Lu plusieurs récits de Lovecraft, dont L’Abomination de Dunwitch, avec un grand intérêt. Ce qui est admirable chez Lovecraft, c’est la constance presque obsessionnelle avec laquelle il a bâti son œuvre. Tous ses récits tendent à se rapprocher d’un modèle unique, on a l’impression de lire toujours la même chose : un universitaire de l’université de Mishkatonic, à Akhram, est mis au fait de phénomènes étranges. Il entre en relation avec des individus appartenant à la dernière couche de la population, paysans illettrés et consanguins, qui lui font entrevoir, à travers les limites de leur intellect et de leur langage, des réalités innommables. Au terme d’un parcours plus ou moins long, l’universitaire se trouve confronté à ces entités impies, dont le seul aspect suffirait à ôter la raison à n'importe qui. Lovecraft parsème son histoire de plusieurs noms évocateurs, toujours les mêmes, qui reviennent sous sa plume comme autant de formules rituelles : le hideux Necronomicon de l’Arabe dément Abdul al-Hazred, Cthulhu, Nyarlathotep, Yog-sothoth, Azathoth, Iä, Shub-Niggurath, le Bouc aux mille chevraux, etc. Et ce qui est délectable, paradoxalement, c’est le peu de cas qu’il fait de son lecteur. Il n’a aucun souci de créer une dynamique narrative divertissante ou d’abréger ses descriptions fantastiques, tout ce qui l’intéresse est de dérouler méthodiquement tous les éléments de son infâme univers.

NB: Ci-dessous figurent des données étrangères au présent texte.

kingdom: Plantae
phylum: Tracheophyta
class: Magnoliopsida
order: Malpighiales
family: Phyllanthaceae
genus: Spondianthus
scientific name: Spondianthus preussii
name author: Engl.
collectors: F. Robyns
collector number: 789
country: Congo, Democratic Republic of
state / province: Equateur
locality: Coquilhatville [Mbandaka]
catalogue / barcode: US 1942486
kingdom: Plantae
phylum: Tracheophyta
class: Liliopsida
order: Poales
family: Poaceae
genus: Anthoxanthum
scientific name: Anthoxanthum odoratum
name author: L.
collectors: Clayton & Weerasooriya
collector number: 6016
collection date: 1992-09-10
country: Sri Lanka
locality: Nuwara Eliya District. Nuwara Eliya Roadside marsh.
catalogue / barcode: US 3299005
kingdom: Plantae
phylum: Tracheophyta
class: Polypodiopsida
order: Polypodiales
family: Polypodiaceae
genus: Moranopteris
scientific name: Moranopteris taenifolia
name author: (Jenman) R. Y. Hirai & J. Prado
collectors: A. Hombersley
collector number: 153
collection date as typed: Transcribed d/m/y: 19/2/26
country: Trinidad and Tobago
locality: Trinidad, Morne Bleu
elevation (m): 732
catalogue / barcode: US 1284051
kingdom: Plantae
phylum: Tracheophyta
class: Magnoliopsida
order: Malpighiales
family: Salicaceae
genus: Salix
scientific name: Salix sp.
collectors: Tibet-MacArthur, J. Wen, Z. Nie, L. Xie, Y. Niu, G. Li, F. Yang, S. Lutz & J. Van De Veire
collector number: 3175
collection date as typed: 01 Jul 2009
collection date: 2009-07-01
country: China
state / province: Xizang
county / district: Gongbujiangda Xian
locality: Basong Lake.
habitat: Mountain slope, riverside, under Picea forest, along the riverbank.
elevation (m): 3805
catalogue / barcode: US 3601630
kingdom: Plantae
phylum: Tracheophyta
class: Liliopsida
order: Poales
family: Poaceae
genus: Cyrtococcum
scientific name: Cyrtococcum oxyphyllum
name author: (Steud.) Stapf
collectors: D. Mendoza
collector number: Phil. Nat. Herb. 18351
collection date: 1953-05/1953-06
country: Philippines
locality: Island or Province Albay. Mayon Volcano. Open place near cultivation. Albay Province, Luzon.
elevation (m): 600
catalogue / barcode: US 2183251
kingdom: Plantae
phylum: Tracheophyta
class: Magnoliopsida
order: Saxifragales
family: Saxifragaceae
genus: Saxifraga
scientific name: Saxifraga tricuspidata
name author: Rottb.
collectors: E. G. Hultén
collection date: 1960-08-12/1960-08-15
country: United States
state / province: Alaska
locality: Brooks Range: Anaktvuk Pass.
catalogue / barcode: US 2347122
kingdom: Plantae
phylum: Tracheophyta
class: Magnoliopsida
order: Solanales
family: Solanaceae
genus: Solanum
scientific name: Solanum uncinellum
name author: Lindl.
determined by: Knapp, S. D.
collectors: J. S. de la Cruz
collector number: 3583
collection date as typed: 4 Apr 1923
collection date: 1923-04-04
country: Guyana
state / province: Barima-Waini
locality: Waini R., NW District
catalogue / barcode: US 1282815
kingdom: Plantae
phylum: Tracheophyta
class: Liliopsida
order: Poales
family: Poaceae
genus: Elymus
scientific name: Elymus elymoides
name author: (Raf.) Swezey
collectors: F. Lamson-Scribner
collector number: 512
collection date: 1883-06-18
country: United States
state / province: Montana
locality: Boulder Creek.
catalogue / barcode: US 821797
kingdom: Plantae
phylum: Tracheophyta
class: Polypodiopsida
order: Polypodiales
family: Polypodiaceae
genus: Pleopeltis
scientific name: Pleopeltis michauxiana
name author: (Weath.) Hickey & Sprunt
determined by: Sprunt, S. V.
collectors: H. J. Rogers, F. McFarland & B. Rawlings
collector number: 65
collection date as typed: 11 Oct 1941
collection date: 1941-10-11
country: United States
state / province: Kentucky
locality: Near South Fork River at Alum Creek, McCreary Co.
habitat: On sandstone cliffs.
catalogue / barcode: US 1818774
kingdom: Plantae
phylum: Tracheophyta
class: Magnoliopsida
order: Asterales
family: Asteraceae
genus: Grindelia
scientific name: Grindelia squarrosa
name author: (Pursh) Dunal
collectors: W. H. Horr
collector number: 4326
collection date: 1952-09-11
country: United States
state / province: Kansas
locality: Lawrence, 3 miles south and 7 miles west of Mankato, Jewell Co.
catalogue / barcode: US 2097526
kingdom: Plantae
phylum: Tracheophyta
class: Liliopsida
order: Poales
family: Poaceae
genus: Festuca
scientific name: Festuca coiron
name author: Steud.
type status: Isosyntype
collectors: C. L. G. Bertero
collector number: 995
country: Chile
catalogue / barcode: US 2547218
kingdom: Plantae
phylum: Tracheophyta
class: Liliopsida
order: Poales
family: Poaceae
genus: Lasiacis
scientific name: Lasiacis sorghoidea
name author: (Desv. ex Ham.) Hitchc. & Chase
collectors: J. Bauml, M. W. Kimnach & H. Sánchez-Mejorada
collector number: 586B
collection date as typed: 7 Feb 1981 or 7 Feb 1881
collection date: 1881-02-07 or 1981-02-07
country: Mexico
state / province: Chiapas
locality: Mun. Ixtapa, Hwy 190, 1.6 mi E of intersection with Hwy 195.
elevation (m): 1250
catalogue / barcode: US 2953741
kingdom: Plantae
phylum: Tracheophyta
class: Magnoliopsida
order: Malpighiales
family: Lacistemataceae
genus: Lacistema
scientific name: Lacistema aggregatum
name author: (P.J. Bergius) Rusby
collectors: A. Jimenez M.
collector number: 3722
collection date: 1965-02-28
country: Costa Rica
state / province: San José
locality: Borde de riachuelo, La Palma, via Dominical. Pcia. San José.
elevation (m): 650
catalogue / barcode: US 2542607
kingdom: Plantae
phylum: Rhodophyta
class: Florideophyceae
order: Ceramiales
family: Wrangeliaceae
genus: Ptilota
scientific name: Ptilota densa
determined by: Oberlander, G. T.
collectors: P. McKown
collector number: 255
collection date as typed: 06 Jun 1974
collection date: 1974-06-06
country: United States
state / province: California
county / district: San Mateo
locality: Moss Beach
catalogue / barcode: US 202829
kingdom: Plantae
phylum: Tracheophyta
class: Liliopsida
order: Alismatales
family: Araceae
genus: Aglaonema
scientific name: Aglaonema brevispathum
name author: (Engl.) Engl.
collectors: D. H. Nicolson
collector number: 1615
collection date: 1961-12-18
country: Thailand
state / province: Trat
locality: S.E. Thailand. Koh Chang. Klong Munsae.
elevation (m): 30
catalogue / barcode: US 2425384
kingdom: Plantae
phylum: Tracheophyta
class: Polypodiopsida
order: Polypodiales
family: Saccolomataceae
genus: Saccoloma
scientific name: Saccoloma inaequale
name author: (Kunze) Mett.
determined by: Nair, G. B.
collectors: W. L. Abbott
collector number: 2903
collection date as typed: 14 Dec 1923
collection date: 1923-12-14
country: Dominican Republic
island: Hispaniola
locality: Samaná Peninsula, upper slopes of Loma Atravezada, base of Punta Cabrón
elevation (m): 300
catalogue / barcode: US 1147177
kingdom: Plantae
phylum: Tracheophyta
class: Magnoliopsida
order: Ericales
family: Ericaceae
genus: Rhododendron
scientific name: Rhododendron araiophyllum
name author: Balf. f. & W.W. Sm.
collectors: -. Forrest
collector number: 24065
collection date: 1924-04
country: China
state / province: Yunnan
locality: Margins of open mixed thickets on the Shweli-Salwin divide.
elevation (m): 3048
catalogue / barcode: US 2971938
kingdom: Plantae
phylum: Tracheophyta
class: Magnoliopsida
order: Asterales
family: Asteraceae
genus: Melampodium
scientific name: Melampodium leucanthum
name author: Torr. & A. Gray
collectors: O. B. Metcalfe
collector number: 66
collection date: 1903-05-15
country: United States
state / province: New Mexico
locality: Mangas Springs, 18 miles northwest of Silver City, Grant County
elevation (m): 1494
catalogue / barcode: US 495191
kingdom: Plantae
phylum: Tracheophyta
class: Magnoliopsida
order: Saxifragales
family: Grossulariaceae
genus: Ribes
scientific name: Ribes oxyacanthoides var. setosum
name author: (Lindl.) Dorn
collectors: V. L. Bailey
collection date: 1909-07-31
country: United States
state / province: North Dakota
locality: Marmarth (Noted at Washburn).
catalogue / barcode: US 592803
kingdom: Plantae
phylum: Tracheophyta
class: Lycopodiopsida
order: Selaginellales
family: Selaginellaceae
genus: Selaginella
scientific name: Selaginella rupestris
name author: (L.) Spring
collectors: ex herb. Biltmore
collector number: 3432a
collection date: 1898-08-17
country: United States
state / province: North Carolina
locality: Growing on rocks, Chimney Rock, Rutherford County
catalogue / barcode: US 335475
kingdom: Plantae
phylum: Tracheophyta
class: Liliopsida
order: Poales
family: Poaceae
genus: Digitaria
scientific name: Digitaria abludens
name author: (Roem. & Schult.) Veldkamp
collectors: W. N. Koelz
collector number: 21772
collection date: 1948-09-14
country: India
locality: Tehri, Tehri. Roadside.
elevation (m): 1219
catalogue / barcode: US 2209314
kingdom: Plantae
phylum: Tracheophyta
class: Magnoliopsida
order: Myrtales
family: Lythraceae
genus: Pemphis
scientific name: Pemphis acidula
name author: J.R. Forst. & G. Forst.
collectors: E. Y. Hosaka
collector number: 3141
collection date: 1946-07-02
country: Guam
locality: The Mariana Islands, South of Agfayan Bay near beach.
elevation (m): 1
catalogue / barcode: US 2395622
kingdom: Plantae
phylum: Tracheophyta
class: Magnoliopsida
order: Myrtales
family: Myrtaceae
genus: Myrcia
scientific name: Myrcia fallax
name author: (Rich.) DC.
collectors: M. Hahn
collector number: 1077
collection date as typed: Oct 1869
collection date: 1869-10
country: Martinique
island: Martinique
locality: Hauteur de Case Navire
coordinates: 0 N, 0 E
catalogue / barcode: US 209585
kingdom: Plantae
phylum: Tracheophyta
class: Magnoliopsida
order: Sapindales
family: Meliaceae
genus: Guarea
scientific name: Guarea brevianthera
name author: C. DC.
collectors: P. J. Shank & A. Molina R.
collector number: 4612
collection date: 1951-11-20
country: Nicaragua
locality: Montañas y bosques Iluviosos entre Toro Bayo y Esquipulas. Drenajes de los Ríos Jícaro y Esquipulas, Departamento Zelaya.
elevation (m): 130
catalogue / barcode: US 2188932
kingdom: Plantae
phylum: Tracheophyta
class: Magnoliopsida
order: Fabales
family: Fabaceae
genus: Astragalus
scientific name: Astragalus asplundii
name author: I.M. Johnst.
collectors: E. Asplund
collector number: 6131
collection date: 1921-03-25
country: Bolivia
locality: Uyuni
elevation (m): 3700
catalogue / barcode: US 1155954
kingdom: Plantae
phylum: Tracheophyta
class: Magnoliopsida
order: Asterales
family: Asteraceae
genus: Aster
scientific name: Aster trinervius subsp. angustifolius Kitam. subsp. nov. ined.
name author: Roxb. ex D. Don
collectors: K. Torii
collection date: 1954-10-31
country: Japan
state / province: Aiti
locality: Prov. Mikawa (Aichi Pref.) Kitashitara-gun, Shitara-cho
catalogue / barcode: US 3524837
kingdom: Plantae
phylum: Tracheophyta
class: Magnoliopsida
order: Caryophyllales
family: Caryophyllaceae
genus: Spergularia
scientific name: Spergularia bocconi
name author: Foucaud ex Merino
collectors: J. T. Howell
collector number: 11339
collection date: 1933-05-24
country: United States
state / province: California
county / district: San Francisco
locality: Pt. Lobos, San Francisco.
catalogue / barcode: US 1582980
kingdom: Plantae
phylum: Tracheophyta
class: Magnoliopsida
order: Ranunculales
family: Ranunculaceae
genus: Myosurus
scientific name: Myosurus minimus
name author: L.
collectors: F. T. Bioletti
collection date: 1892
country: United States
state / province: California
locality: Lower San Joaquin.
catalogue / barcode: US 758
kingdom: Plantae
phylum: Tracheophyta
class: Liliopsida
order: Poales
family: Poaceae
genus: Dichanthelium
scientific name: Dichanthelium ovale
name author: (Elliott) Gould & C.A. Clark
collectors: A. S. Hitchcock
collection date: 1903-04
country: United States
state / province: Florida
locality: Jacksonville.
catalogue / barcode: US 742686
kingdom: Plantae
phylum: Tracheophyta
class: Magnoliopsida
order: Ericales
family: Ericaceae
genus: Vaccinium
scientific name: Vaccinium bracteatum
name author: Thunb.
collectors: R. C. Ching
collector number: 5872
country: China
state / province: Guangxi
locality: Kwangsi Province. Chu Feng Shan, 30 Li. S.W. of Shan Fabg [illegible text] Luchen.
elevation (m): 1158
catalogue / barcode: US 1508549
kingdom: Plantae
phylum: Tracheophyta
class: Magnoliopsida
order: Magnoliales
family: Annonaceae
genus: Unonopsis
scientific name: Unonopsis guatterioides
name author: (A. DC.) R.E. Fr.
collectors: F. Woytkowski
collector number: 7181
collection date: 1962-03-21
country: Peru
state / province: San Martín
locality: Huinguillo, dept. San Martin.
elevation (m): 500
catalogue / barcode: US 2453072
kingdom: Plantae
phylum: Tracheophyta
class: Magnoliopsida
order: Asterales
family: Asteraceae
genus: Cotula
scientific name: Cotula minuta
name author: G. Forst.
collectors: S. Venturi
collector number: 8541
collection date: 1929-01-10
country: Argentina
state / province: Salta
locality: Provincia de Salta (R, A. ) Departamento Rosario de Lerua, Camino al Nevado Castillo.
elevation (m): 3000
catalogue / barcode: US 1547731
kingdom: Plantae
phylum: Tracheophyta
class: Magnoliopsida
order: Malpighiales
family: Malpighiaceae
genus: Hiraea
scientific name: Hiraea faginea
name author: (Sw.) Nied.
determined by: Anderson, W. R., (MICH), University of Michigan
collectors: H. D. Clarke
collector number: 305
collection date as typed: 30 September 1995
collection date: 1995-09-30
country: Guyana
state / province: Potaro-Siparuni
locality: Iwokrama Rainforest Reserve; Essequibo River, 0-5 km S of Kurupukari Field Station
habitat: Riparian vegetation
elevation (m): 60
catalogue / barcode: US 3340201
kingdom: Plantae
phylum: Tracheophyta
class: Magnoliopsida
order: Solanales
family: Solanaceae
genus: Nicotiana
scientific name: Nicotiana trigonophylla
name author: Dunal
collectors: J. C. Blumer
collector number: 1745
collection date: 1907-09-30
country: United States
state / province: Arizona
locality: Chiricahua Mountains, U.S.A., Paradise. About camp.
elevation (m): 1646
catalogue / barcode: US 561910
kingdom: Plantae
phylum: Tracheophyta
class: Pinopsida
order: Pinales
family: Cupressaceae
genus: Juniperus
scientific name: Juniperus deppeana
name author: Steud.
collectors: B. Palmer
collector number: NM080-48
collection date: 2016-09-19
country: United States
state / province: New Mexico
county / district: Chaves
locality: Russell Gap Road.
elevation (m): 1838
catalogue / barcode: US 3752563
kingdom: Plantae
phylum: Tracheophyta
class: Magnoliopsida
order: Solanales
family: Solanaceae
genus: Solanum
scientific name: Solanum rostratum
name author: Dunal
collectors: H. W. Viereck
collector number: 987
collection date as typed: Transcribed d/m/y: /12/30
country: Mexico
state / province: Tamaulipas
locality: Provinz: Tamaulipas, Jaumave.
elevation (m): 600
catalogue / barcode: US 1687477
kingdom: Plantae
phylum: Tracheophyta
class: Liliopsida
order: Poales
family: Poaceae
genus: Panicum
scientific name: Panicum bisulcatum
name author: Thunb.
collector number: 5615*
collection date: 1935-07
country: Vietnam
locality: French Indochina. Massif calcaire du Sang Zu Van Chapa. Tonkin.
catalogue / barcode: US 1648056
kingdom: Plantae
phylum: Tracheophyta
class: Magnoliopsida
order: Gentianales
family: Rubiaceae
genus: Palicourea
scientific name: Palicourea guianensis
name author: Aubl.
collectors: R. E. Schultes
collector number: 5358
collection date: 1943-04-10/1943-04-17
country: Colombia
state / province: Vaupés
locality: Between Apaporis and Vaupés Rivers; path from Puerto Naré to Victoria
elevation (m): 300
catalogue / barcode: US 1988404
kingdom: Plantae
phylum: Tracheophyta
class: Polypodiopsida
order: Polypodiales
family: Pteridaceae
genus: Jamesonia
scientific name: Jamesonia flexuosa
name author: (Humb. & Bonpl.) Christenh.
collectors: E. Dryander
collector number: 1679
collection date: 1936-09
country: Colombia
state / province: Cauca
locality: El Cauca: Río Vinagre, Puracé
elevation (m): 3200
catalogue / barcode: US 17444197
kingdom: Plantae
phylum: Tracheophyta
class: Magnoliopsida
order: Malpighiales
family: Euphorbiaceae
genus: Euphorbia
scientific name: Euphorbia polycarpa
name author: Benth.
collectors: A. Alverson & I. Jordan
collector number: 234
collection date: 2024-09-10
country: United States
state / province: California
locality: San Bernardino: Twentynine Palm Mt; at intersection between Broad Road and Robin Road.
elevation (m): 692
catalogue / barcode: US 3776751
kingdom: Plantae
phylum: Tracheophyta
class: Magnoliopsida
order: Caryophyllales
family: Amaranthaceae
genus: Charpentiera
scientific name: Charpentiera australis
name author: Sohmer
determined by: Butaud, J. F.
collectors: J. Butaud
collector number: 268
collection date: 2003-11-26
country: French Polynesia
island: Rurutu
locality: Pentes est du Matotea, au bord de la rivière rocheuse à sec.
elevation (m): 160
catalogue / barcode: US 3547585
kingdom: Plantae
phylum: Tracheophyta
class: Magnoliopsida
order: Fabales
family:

Pour apprécier Lovecraft, il faut bien saisir le moteur de son imaginaire et de son écriture : c’est la conviction que non seulement le monde, mais la vie elle-même est quelque chose d’effroyable, que seule notre ignorance nous protège de la folie, que si nous avions une connaissance suffisante et adéquate de l’essence de la réalité, nous ne pourrions pas résister à cette abjecte révélation. Son plus grand plaisir consiste à anéantir l’orgueil humain, à représenter ses congénères comme des créatures minuscules et impuissantes, cohabitant sans le savoir avec des entités immémoriales pour lesquelles l’histoire de notre race tout entière ne constitue qu’un bref et dérisoire épisode dans le cours des âges. Comme l’a fort justement écrit Houellebecq dans son essai consacré à Lovecraft, ses textes prouvent que pour produire de la bonne littérature fantastique, la haine envers ses semblables, le dégoût envers la vie et le monde sont des éléments plus efficaces que l’émerveillement et l’empathie.
Il ne faut point croire que l'homme soit le plus vieux ou le dernier des maîtres de la terre. Les Anciens ont été, les Anciens sont encore, les Anciens seront toujours. Non point dans les espaces connus de nous, mais entre ces espaces. Ils attendent en toute patience, en toute-puissance, car Ils règneront à nouveau ici-bas.